São muitas as ameaças que rondam o desamparado indivíduo. Razões não faltam para que se diga a toda hora indignado. É cômodo, no entanto, ver-se como simples vítima de uma realidade perversa para assim livrar-se de qualquer responsabilidade. Além do mais, a postura de sofredor impotente em nada contribui para a melhoria da vida pessoal e coletiva.Há motivos de sobra para que o cidadão se diga revoltado com impostos excessivos, governos perdulários e ineficientes, serviços públicos de má qualidade, caos urbano, violência generalizada.
Ocorre, porém, que esse quadro desalentador é resultado da soma da ação de todos. Não é porque há tantas coisas erradas que se justifica uma manifesta falta de envolvimento afetivo com o País.
Não deixa de ser oportunista, expressão apenas de um espírito festeiro, o amor fácil aos símbolos pátrios durante copas do mundo em que nos consideramos favoritos. Não há desgoverno e “problemas sociais” que justifiquem o flagrante desamor às cidades, aos bairros e às ruas. Infelizmente, o que se vê por toda parte é um enorme fosso entre o indivíduo e a comunidade.
É inevitável que com a violência comendo solta o brasileiro se sinta sitiado, ameaçado em cada esquina, e perca muito da alegria de estar com os outros nos espaços públicos. Nada disso, porém, explica a indiferença cívica que caracteriza as relações dos brasileiros com suas instituições e organizações.
Salta aos olhos que não conseguimos nos afeiçoar minimamente às coisas a ponto de nos empenharmos por elas, de procurarmos crescer com elas.

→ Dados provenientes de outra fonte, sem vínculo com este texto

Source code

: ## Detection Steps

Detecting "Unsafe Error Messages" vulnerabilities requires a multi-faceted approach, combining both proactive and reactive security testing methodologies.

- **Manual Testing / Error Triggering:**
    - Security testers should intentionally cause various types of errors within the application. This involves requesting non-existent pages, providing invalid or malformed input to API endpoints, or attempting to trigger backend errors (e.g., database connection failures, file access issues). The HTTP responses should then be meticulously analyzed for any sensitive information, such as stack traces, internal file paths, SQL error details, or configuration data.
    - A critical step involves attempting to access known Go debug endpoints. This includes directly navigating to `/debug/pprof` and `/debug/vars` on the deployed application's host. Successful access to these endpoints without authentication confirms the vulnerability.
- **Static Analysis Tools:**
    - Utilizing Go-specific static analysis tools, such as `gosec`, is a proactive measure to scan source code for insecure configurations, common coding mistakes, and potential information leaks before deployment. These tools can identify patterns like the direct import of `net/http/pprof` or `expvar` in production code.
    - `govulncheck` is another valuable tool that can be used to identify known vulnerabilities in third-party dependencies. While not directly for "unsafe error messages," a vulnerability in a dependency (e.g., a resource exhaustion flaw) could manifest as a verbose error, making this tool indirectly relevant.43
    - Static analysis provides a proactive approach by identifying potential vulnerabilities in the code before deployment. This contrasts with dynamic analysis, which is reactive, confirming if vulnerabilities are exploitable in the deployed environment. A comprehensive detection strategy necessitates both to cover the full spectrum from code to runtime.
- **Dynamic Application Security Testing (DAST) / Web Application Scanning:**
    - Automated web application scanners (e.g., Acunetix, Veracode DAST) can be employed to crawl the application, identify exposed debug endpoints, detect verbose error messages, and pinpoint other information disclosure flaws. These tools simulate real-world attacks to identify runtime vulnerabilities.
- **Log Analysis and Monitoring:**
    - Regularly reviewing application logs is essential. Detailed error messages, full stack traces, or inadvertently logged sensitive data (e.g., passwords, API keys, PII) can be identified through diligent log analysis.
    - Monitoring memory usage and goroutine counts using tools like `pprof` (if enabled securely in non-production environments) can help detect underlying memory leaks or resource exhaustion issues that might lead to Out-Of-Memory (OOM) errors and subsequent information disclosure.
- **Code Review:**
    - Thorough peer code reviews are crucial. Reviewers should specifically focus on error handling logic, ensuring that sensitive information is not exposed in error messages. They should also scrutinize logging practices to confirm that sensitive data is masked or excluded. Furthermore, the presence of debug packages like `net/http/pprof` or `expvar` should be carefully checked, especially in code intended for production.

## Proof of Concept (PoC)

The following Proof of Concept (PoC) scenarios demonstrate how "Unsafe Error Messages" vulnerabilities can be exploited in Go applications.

Aplicássemos às coisas miúdas de nosso dia-a-dia coletivo um pouco da paixão que devotamos à Seleção Brasileira de futebol e seríamos uma sociedade muito mais coesa e participativa.
Mas por que não temos ou perdemos o sentimento de vinculação ao outro e ao todo? Não aprendemos até hoje a lição de que a defesa dos interesses individuais obriga também cada um a se preocupar com o que é comum.
Talvez o processo de nossa formação social explique por que o brasileiro não se envolve afetivamente com suas instituições. Cobra delas desempenho sem se sentir participando de sua construção.
Enxerga-as como se fossem máquinas defeituosas e não como construções sociais resultantes das ações de cada cidadão. Se comemorações fossem suspensas sempre que as coisas não vão muito bem, o mundo mergulharia numa tristeza funérea.
O fato é que os manipuladores da consciência coletiva invocam as imperfeições, os problemas sociais, como justificativas para um mal pior: a falta de “amor social”. Os cidadãos precisam se ver como construtores do País e de suas instituições. Do contrário, permanecerão na cômoda posição de se indignar e esperar que o bom caia do céu.
O mau funcionamento do País e das cidades não deve servir de pretexto para que fiquem na confortável posição de crítica sem participação. Uma sociedade é edificada com crenças, símbolos, instituições e ações.
Falta por aqui uma saudável dose de apego aos símbolos que definem nossa existência compartilhada. Somos de um pragmatismo destrutivo: se não funciona bem não nos envolvemos. Mas o problema é que se não nos envolvemos não tem como funcionar bem. Este é o dilema.